● **Supplied passage**:
* * *
Confusion is growing over how much high school grades should be reflected in the college admissions process this year. Some elite private colleges want to put less weight on high school grades, and the government has immediately tried to stop them, threatening to cut off their funding subsidies.
Worse, high school seniors are getting more and more concerned about the mud slinging. Why has this country’s education policy remained so absurd? Officials of the Ministry of Education and Human Resources Development don’t have their own philosophies, they just flip-flop to please the Blue House.
As if the already stifling regulations on college admission policies were insufficient, the ministry has intervened in every tiny effort by colleges to change their own admission processes. It is now stirring confusion with its thoughtless change of policies.
A few days ago, an official at the ministry told reporters the ministry will direct universities to raise the weight of school grades in college admissions. But, after getting strong protests from schools and parents, he retreated from the statement.
The ministry, which remained silent over Seoul National University’s plan two months ago to give students within the top 18 percent of their graduation class full admission points, changed its stance abruptly, saying it will regulate the state-funded school. The change came just after President Roh Moo-hyun harshly criticized private colleges for their move to lower the weight of school grades.
Such inconsistent policies are nowhere to be seen in any other country in the world.
High school seniors, together with their parents, are exhausted. The government’s position on college examinations changed this spring from last year. Now it is shifting again. Students and parents simply don’t know what to do. They have been sacrificed by the Blue House and the Education Ministry. The college entrance exams should be handled by the colleges.
Even though the Education Ministry announces three years in advance when it introduces a new college exam policy, that regulation has no actual effect. Look what happens these days. The final plan can be confirmed just before the actual exam, and the basic plan can be changed either by the colleges or the government. Thus the exam plans can be recast any time by any party concerned. It is necessary to make the colleges prepare more detailed plans three years in advance in order to stop these unproductive embarrassments.
* * *
● **Data for this exercise**:
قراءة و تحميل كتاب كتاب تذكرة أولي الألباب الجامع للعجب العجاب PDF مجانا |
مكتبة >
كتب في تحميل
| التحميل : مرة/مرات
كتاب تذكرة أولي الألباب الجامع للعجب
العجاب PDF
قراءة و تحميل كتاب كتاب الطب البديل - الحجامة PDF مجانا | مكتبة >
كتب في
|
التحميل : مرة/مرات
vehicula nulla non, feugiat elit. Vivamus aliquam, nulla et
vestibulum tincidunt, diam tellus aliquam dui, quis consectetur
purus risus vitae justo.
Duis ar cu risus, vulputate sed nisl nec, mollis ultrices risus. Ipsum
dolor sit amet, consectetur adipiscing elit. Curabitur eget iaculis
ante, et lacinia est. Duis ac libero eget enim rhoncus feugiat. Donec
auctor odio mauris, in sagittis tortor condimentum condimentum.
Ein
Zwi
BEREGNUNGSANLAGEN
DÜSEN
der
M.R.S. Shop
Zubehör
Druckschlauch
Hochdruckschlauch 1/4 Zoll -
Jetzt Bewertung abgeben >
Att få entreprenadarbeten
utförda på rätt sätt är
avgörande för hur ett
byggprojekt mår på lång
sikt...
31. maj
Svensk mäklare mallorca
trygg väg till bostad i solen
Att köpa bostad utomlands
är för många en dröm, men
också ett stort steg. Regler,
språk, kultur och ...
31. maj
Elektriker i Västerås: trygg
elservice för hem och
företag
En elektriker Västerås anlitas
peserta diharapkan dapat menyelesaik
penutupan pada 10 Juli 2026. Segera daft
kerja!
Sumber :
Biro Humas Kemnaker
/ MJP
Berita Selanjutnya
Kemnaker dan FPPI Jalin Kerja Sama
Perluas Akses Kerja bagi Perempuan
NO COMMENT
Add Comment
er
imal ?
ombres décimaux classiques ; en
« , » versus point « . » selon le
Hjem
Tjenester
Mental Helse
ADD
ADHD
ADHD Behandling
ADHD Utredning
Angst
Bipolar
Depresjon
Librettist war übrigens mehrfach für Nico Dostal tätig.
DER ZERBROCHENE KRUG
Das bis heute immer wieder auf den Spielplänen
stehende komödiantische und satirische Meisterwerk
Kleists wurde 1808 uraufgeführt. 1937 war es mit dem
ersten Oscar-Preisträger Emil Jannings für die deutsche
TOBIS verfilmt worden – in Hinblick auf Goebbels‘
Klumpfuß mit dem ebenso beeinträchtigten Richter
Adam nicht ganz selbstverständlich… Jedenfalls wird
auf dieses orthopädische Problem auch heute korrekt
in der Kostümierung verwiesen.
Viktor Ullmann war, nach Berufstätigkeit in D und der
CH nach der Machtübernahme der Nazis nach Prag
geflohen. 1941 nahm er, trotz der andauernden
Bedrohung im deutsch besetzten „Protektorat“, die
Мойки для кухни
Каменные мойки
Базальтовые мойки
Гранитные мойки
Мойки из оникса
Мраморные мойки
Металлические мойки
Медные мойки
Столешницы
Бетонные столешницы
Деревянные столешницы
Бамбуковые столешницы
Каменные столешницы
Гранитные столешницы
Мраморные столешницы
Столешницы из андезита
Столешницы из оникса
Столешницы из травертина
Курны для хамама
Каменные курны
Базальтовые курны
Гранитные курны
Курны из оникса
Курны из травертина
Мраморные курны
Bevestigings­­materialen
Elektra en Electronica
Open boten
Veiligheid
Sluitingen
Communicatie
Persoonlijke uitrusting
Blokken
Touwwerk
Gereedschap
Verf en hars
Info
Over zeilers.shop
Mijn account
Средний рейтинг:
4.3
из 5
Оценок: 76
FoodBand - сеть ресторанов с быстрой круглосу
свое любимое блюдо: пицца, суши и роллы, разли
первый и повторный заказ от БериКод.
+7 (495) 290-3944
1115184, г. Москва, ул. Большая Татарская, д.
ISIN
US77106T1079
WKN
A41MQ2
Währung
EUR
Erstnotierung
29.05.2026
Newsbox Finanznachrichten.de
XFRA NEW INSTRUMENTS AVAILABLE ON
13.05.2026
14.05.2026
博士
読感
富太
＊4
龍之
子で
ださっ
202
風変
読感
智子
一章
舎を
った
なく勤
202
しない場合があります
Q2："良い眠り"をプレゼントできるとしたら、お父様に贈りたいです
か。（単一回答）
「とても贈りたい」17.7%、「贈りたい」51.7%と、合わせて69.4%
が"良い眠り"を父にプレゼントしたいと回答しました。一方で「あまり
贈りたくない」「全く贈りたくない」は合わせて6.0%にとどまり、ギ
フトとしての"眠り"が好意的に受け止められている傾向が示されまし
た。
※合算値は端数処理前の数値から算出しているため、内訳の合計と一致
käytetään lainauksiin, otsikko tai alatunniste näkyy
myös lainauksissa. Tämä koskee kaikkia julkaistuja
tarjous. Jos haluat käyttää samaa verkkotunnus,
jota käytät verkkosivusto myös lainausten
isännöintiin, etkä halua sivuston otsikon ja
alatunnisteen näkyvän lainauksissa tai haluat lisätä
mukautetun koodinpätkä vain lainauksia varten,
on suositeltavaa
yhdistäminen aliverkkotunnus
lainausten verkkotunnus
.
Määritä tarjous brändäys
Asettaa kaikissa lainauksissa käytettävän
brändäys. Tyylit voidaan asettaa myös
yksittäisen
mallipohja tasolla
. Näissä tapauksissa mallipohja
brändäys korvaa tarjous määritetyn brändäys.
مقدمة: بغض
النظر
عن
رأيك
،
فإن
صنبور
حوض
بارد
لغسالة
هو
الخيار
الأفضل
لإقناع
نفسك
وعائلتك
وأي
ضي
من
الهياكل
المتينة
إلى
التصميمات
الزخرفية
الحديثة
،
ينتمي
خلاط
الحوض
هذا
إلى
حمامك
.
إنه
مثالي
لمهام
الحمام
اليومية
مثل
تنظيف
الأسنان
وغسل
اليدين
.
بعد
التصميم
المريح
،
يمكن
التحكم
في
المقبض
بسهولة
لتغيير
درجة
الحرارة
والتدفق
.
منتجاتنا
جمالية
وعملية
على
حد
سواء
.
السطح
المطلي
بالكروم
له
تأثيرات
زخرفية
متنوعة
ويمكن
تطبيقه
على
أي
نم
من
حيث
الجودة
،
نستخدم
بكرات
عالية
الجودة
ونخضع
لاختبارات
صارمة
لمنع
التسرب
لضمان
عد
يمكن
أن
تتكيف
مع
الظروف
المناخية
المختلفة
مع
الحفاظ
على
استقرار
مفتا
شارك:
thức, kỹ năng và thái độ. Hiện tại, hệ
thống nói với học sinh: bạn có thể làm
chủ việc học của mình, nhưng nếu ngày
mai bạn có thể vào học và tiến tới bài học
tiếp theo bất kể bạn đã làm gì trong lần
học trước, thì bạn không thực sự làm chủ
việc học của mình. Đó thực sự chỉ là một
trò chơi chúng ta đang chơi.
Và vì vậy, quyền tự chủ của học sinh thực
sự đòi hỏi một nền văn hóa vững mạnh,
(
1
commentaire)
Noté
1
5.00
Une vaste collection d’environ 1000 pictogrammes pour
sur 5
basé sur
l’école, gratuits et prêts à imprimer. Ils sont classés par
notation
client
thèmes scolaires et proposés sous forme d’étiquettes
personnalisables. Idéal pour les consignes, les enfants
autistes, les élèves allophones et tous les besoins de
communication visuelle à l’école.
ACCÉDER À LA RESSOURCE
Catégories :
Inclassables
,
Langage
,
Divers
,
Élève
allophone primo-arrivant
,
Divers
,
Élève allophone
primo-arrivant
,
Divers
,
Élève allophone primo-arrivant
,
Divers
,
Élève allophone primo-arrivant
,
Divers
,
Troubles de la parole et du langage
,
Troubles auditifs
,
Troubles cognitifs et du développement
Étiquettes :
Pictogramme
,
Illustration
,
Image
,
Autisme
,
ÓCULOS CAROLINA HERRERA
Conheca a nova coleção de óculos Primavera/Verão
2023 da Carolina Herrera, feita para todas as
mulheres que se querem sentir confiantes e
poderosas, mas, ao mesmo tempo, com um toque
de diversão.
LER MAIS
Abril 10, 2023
* * *
● **What to work on**:
A: According to the editorial on college admissions, which students would Seoul National University's plan give full admission points?
B: Copy the listing word for word, beginning at its first line and stopping after the line that contains "Att köpa bostad utomlands".

● **Completed exercise**:
A: Students within the top 18 percent of their graduation class.

B:
قراءة و تحميل كتاب كتاب تذكرة أولي الألباب الجامع للعجب العجاب PDF مجانا |
مكتبة >
كتب في تحميل
| التحميل : مرة/مرات
كتاب تذكرة أولي الألباب الجامع للعجب
العجاب PDF
قراءة و تحميل كتاب كتاب الطب البديل - الحجامة PDF مجانا | مكتبة >
كتب في
|
التحميل : مرة/مرات
vehicula nulla non, feugiat elit. Vivamus aliquam, nulla et
vestibulum tincidunt, diam tellus aliquam dui, quis consectetur
purus risus vitae justo.
Duis ar cu risus, vulputate sed nisl nec, mollis ultrices risus. Ipsum
dolor sit amet, consectetur adipiscing elit. Curabitur eget iaculis
ante, et lacinia est. Duis ac libero eget enim rhoncus feugiat. Donec
auctor odio mauris, in sagittis tortor condimentum condimentum.
Ein
Zwi
BEREGNUNGSANLAGEN
DÜSEN
der
M.R.S. Shop
Zubehör
Druckschlauch
Hochdruckschlauch 1/4 Zoll -
Jetzt Bewertung abgeben >
Att få entreprenadarbeten
utförda på rätt sätt är
avgörande för hur ett
byggprojekt mår på lång
sikt...
31. maj
Svensk mäklare mallorca
trygg väg till bostad i solen
Att köpa bostad utomlands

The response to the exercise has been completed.